Attachment parenting includes everything from prolonged breastfeeding to co-sleeping with the children. Parents are also encouraged to carry a child with them in a sling constantly throughout the day. Attachment parenting is believed to encourage feelings of security and safety in the child, and it is also meant to allow the child to grow and become independent at his or her own pace.
As with all parenting philosophies, attachment parenting has caused its fair share of controversy. For example, some critics are wondering if attachment parenting might lead to a new issue altogether: Detachment marriages. In other words, how can Mom and Dad have time alone together if they can’t even be alone in their bed? How can they have time or desire for a passionate kiss if the child is always in a sling by Mommy’s side?

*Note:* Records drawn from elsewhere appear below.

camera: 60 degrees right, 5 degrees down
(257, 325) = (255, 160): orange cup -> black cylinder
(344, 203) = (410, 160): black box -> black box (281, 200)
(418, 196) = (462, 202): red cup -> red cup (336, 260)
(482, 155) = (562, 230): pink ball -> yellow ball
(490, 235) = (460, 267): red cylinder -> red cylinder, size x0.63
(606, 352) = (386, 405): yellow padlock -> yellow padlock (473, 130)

The answer is that it simply takes more effort and planning on Mom and Dad’s part. Attachment parenting doesn’t have to lead to detachment marriages — as long as the couple is willing to put the same time and effort into their relationship as they do into their new baby. That’s easier said than done, of course, especially as new parents are generally exhausted enough as it is taking care of their newborn.

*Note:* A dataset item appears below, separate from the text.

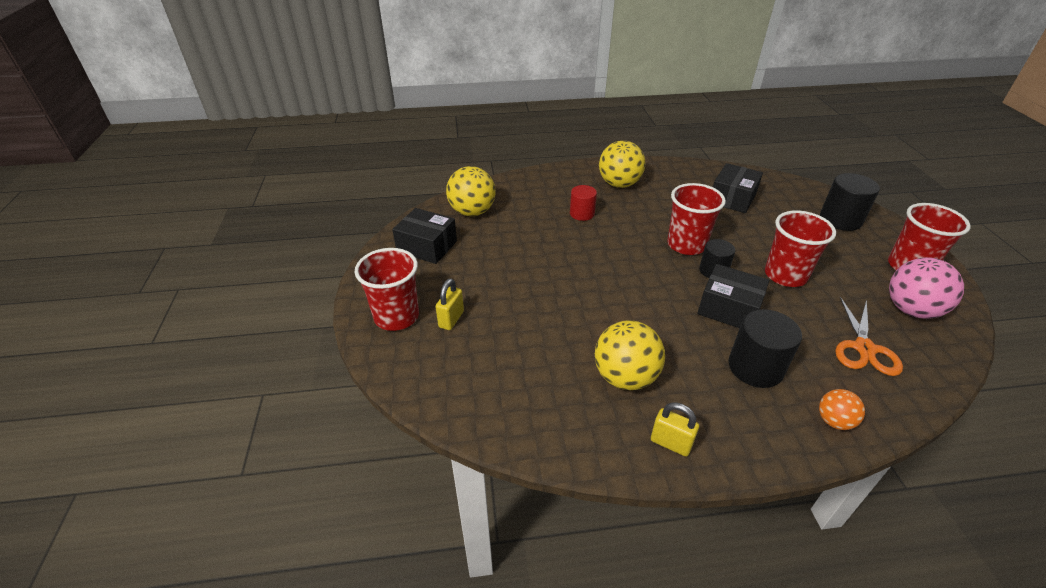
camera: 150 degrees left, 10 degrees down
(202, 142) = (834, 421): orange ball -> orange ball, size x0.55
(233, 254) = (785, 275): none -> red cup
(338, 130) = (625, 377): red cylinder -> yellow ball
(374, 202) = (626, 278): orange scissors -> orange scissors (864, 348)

Finding extra time to plan for sex and intimacy is never easy, but when you add attachment parenting into the mix, it can be that much harder — after all, when there’s a baby in between you, sex isn’t going to happen organically or spontaneously. Parents have to find time outside the bedroom to connect, even when it comes to simply talking and cuddling.
It’s also important to note that it might be harder for moms to switch into “vixen” mode if they are always with their baby. Carrying a baby in a sling 24-7 isn’t only physically exhausting, it can be emotionally exhausting as well. Moms need time for themselves, not only to sleep, shower, and rest, but also to tune into their inner selves.
This is particularly true when it comes to staying connected to their sexuality: Getting back into the groove is hard enough following pregnancy and labor, but when a woman puts so much pressure on herself to be a “perfect” mom and available to her child 24-7, she is setting herself up for plenty of stress and anxiety.
The bottom line is that while attachment parenting can be a good option for parents, it’s important not to forget to practice good self-care and take the time to keep your marriage strong and bonded. After all, a healthy marriage and a happy home is one of the best gifts you can give your child.